>>>>>

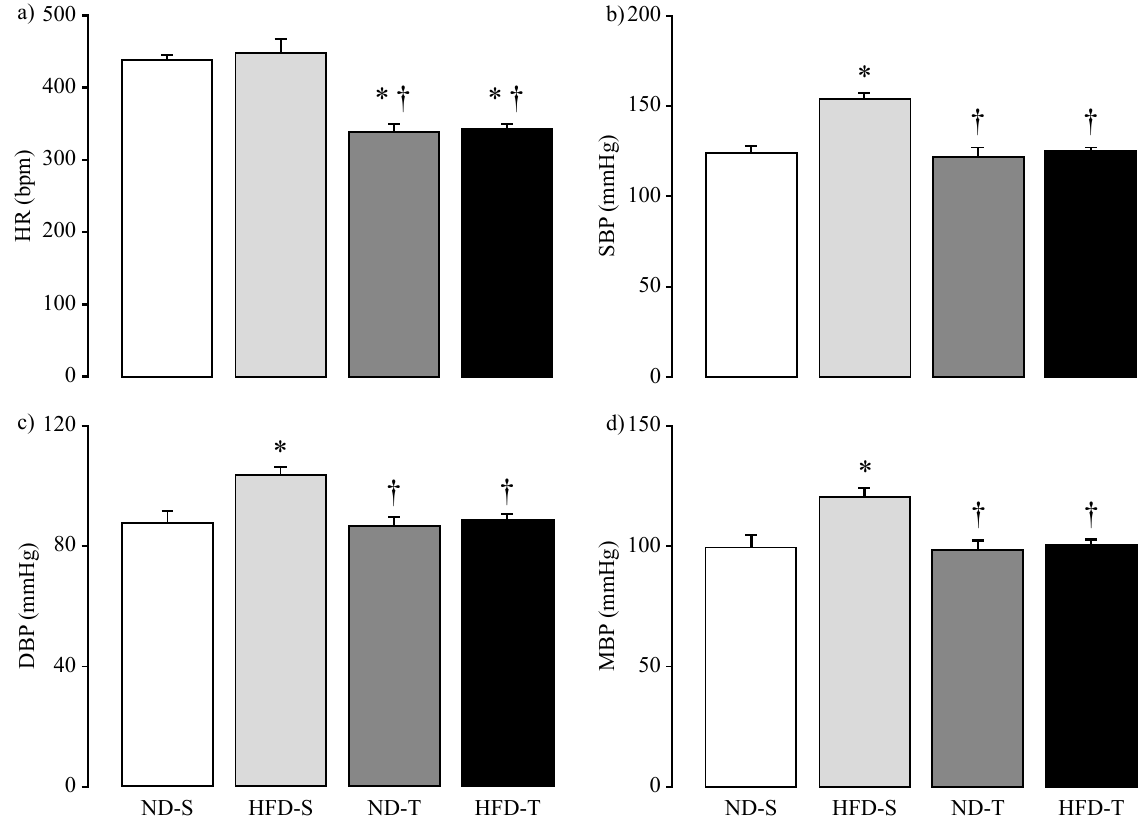
Figure 1. Values of (a) resting heart rate (HR, bpm), (b) systolic blood pressure (SBP, mmHg), (c) diastolic blood pressure (DBP, mmHg) and (d) mean blood pressure (MBP, mmHg) in non-anesthetized Wistar rats submitted to normal diet plus sedentary activity (ND-S, n=8), high-fat diet plus sedentary activity (HFD-S, n=8), normal diet plus exercise training activity (ND-T, n=8) and high-fat diet plus exercise training activity (HFD-T, n=8) treatment during 9 weeks. Bars represent mean ± SEM. *p<0.05 vs. ND-S, †p<0.05 vs. HFD-S, ‡p< 0.05 vs. ND-T. (Statistical differences were determined by 2-way ANOVA followed by Tukey post-test).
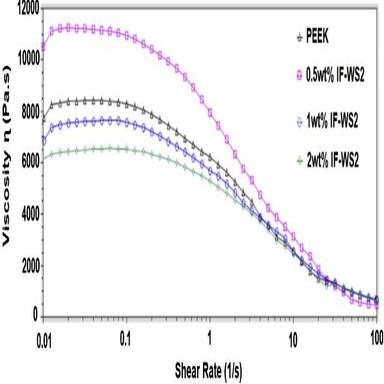
Shear viscosity versus shear rate for PEEK samples containing different amounts of IF-WS2.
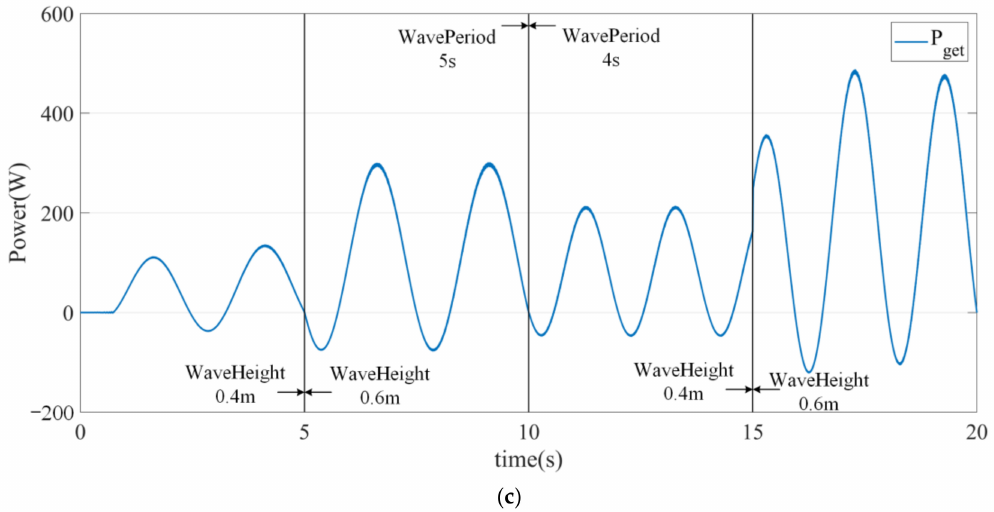
Figure 13. Electrical and mechanical dynamic response at different sea conditions: ( a ) Q -axis current of generator at different sea conditions; ( b ) three phase currents of generator at different sea conditions; ( c ) power capture in generator at different sea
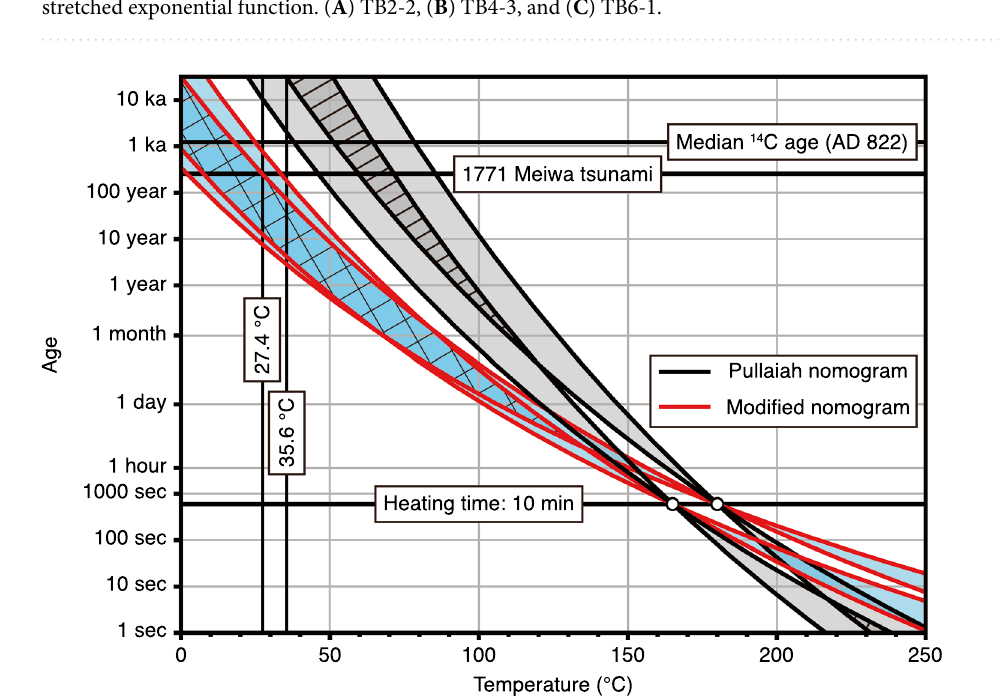
Figure 6. Pullaiah and modified nomograms for the tsunami boulder (TB2). The white circles represent the unblocking temperatures of the samples. The black curves were calculated with the Pullaiah nomogram and red curves represent the modified nomogram. Gray areas indicate the unblocking ranges of the Pullaiah nomogram and the area with hatched lines represents areas overlapping with the gray areas. The blue areas are the unblocking ranges of the modified nomogram and the area with cross-hatched lines represents areas overlapping with the blue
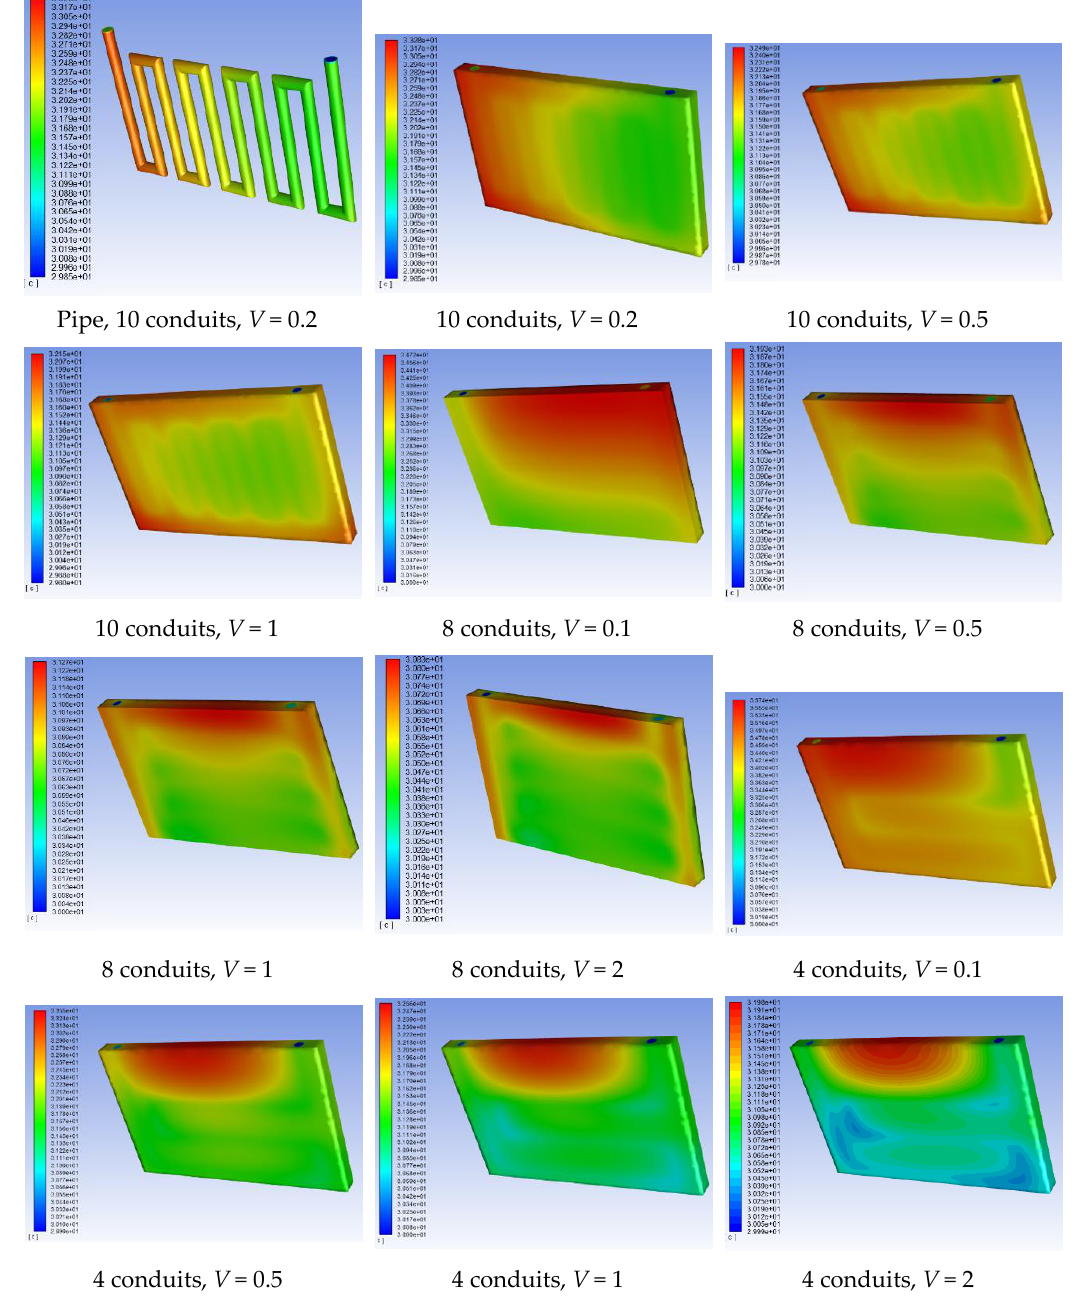
Figure 4. Temperature distribution of different design and inlet velocity.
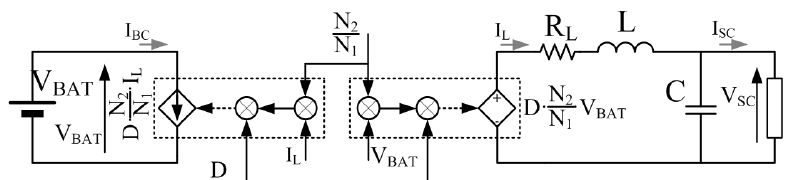
Figure 8. Large-signal averaged model based on ideal components.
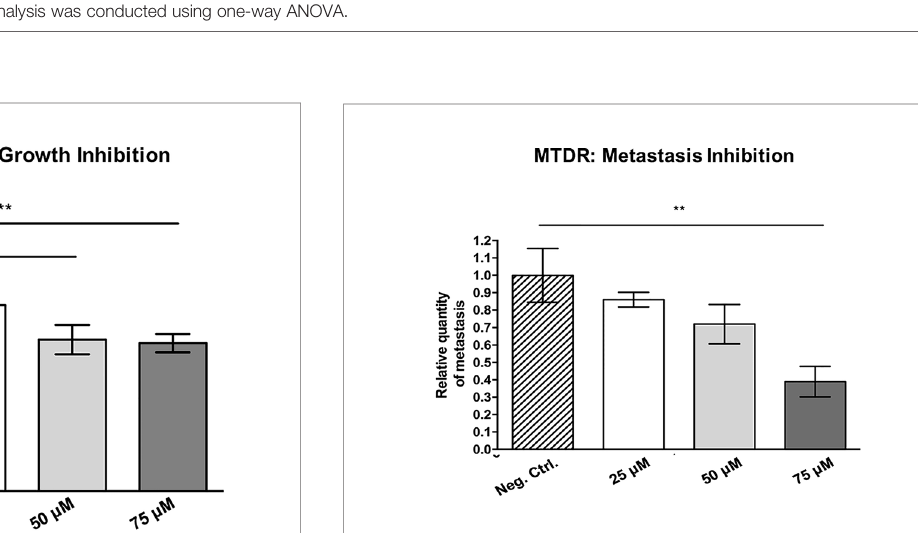
FIGURE 13 | MTDR preferentially targets and prevent cancer cell metastasis. MDA-MB-231 cells and the well-established chorio-allantoic membrane (CAM) assay in chicken eggs were used to quantitatively measure spontaneous tumor cell metastasis. See Materials & Methods for speci fi c details. After 8 days of drug administration, the Lower CAM was collected to evaluate the number of metastatic cells, as analyzed by qPCR with speci fi c primers for Human Alu sequences. Note that MTDR showed signi fi cant effects on MDA-MB-231 metastasis, with an inhibition of >60%, at a concentration of 75 m M (n ≥ 7). Averages are shown ± SEM. **p < 0.01. Statistical analysis was conducted using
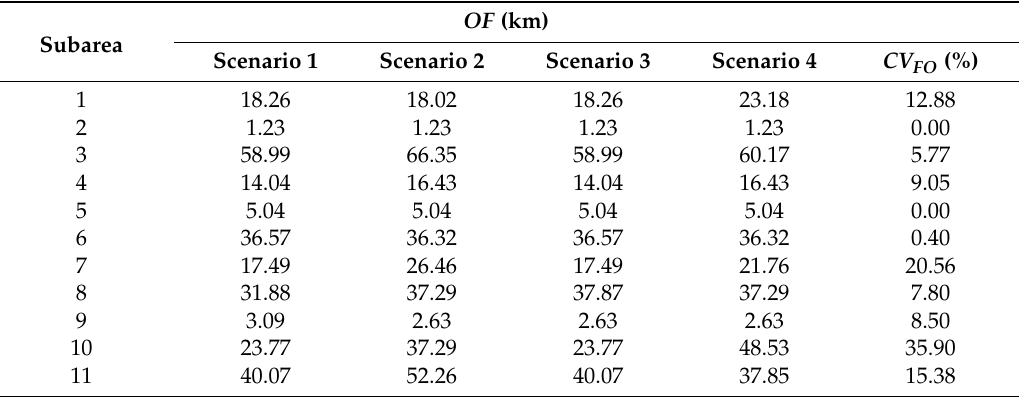
Table 1. Objective function ( OF ) values that represent the sum of the Euclidean distances of every tree extracted into their yards, considering the scenarios for each subarea.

<<<<<

Only the lines from the one with "Figure 6. Pullaiah" through the last line of the records above are wanted, copied exactly and with pictures omitted.

Result for this exercise:
Figure 6. Pullaiah and modified nomograms for the tsunami boulder (TB2). The white circles represent the unblocking temperatures of the samples. The black curves were calculated with the Pullaiah nomogram and red curves represent the modified nomogram. Gray areas indicate the unblocking ranges of the Pullaiah nomogram and the area with hatched lines represents areas overlapping with the gray areas. The blue areas are the unblocking ranges of the modified nomogram and the area with cross-hatched lines represents areas overlapping with the blue
Figure 4. Temperature distribution of different design and inlet velocity.
Figure 8. Large-signal averaged model based on ideal components.
FIGURE 13 | MTDR preferentially targets and prevent cancer cell metastasis. MDA-MB-231 cells and the well-established chorio-allantoic membrane (CAM) assay in chicken eggs were used to quantitatively measure spontaneous tumor cell metastasis. See Materials & Methods for speci fi c details. After 8 days of drug administration, the Lower CAM was collected to evaluate the number of metastatic cells, as analyzed by qPCR with speci fi c primers for Human Alu sequences. Note that MTDR showed signi fi cant effects on MDA-MB-231 metastasis, with an inhibition of >60%, at a concentration of 75 m M (n ≥ 7). Averages are shown ± SEM. **p < 0.01. Statistical analysis was conducted using
Table 1. Objective function ( OF ) values that represent the sum of the Euclidean distances of every tree extracted into their yards, considering the scenarios for each subarea.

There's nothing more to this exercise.